Only a few hundred cases of vCJD have ever been reported, majority in the United Kingdom; just four cases have ever been confirmed in the US.

Dr Tara Chen, a medical resident at Rochester Regional Health, said in the report it was unclear if the man ate the entire squirrel brain or squirrel meat that was contaminated with brain.

There are three forms of Creutzfeldt-Jakob disease (CJD) and one form, which includes vCJD, is caused by exposure to infected tissue from the brain or nervous system tissue.

The man, who first complained of symptoms in 2015, was ultimately found to have an extremely serious and very rare brain disorder as a result of loving squirrel meat. Woman Scratched By Cat on Breast Develops Rare Flesh-Eating Disease Called Pyoderma Gangrenosum.

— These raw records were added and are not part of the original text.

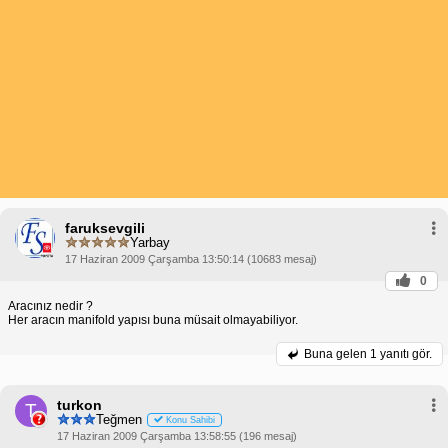
faruksevgili
Yarbay
17 Haziran 2009 Çarşamba 13:50:14 (10683 mesaj)
0
Aracınız nedir ?
Her aracın manifold yapısı buna müsait olmayabiliyor.
Buna gelen
1 yanıtı gör.
turkon
T
Teğmen
Konu Sahibi
17 Haziran 2009 Çarşamba 13:58:55 (196 mesaj)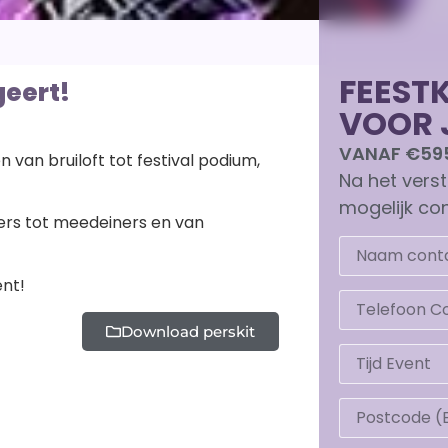
FEEST
geert!
VOOR 
VANAF €59
n van bruiloft tot festival podium,
Na het vers
mogelijk con
gers tot meedeiners en van
ent!
Download perskit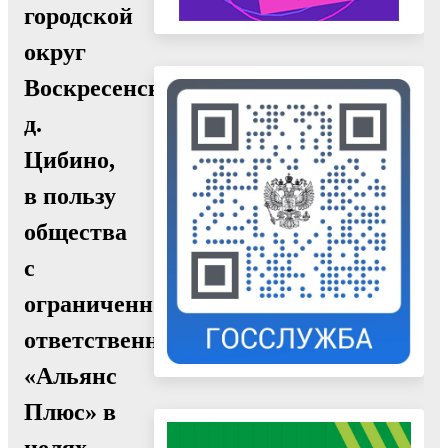
городской
округ
Воскресенск,
д.
Цибино,
в пользу
общества
с
ограниченной
ответственностью
«Альянс
Плюс» в
целях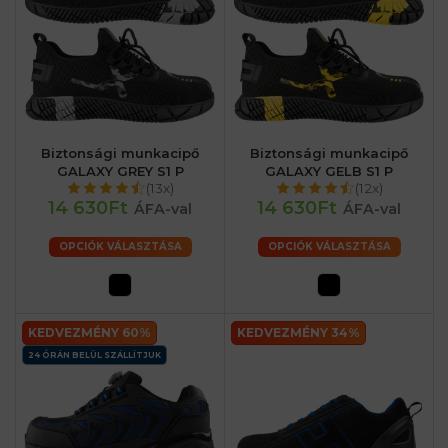
Biztonsági munkacipő
Biztonsági munkacipő
GALAXY GREY S1 P
GALAXY GELB S1 P
(13x)
(12x)
14 630Ft
14 630Ft
ÁFA-val
ÁFA-val
OPCIÓK VÁLASZTÁSA
OPCIÓK VÁLASZTÁSA
KEDVEZMÉNY 60%
KEDVEZMÉNY 34%
24 ÓRÁN BELÜL SZÁLLÍTJUK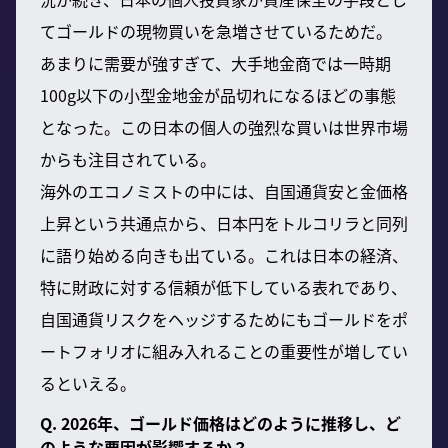
てゴールドの現物買いを急増させているためだ。
あまりに需要が強すぎて、大手地金商では一時期
100g以下の小型金地金が品切れになるほどの事態
となった。この日本の個人の強烈な買いは世界市場
からも注目されている。
海外のエコノミストの中には、自国通貨安と金価格
上昇という共通点から、日本円をトルコリラと同列
に語り始める向きも出ている。これは日本の経済、
特に財政に対する信頼が低下している表れであり、
自国通貨リスクをヘッジするためにもゴールドをポ
ートフォリオに組み入れることの重要性が増してい
るといえる。
Q. 2026年、ゴールド価格はどのように推移し、ど
のような要因が影響するか？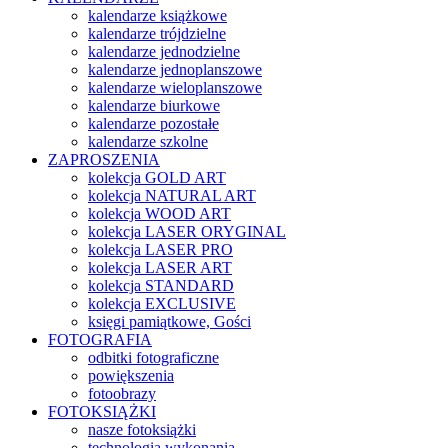
kalendarze książkowe
kalendarze trójdzielne
kalendarze jednodzielne
kalendarze jednoplanszowe
kalendarze wieloplanszowe
kalendarze biurkowe
kalendarze pozostałe
kalendarze szkolne
ZAPROSZENIA
kolekcja GOLD ART
kolekcja NATURAL ART
kolekcja WOOD ART
kolekcja LASER ORYGINAL
kolekcja LASER PRO
kolekcja LASER ART
kolekcja STANDARD
kolekcja EXCLUSIVE
księgi pamiątkowe, Gości
FOTOGRAFIA
odbitki fotograficzne
powiększenia
fotoobrazy
FOTOKSIĄŻKI
nasze fotoksiążki
technologia wykonania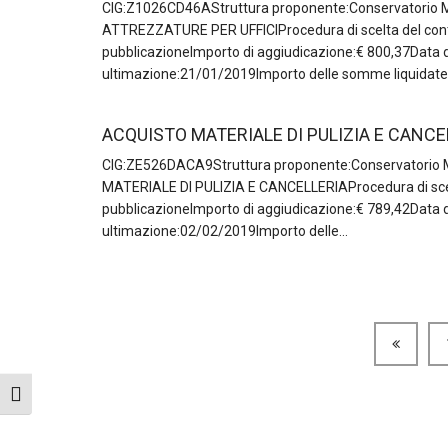
CIG:Z1026CD46AStruttura proponente:Conservatorio 
ATTREZZATURE PER UFFICIProcedura di scelta del con
pubblicazioneImporto di aggiudicazione:€ 800,37Data di
ultimazione:21/01/2019Importo delle somme liquidate:
ACQUISTO MATERIALE DI PULIZIA E CANCE
CIG:ZE526DACA9Struttura proponente:Conservatorio
MATERIALE DI PULIZIA E CANCELLERIAProcedura di scel
pubblicazioneImporto di aggiudicazione:€ 789,42Data di
ultimazione:02/02/2019Importo delle...
Attiva/disattiva dimensione testo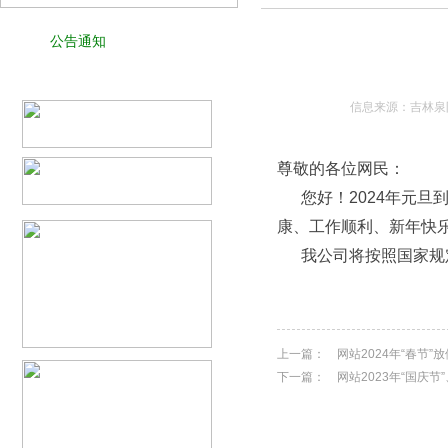
公告通知
信息来源：吉林泉阳
尊敬的各位网民：
您好！2024年元旦
康、工作顺利、新年快
我公司将按照国家规定
上一篇：
网站2024年“春节
下一篇：
网站2023年“国庆节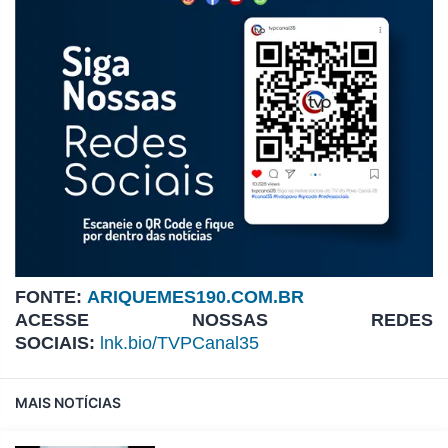
FONTE:
ARIQUEMES190.COM.BR
ACESSE NOSSAS REDES
SOCIAIS:
lnk.bio/TVPCanal35
MAIS NOTÍCIAS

Usually symptoms begin to appear around age 60 and approximately 70 percent of sufferers die within a year.

Most people who contract it only live around a year. There is no treatment or cure and no known way to prevent sporadic CJD.

The high number of suspected cases forced doctors to review all the cases recorded at the Rochester Regional Health hospital between 2013 and 2018.

According to relatives, he got a disease from proteins and not from cows. With many fatal brain diseases, such as Alzheimer's, doctors can only be sure of the diagnosis by examining the brain after death.

Doctors at Rochester Regional Health wrote in the report that they were shocked when four suspected cases of CJD were presented between November 2017 and April 2018 because the disorder is so rare. By publishing their preliminary case report, they also hope to raise doctors' awareness of CJD, noting that it took an average of two weeks to diagnose or rule out the disease in their cases.

The authors note that CJD is only confirmed by testing the brain tissue during an autopsy.